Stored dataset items

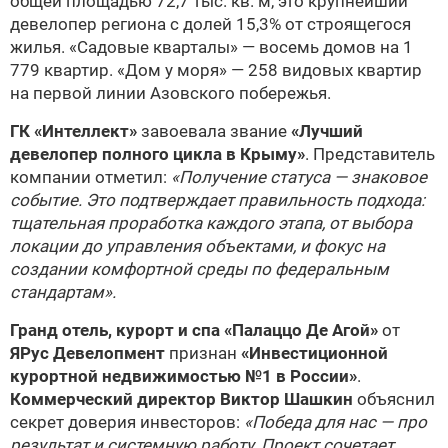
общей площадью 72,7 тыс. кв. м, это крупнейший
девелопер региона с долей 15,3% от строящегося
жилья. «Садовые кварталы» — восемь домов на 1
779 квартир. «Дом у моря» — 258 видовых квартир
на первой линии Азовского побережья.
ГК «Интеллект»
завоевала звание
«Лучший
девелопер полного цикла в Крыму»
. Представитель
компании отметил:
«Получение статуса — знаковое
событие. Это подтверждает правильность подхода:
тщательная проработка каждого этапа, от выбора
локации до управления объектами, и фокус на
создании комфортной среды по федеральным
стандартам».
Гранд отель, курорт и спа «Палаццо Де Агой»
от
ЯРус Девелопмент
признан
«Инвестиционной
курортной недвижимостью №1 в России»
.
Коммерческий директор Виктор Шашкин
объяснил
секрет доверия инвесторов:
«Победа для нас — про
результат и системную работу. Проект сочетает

* **Work order**
Beginning with the line that contains "тщательная проработка каждого", write out every line through the end of the entries above, exactly.

* **Task result**
тщательная проработка каждого этапа, от выбора
локации до управления объектами, и фокус на
создании комфортной среды по федеральным
стандартам».
Гранд отель, курорт и спа «Палаццо Де Агой»
от
ЯРус Девелопмент
признан
«Инвестиционной
курортной недвижимостью №1 в России»
.
Коммерческий директор Виктор Шашкин
объяснил
секрет доверия инвесторов:
«Победа для нас — про
результат и системную работу. Проект сочетает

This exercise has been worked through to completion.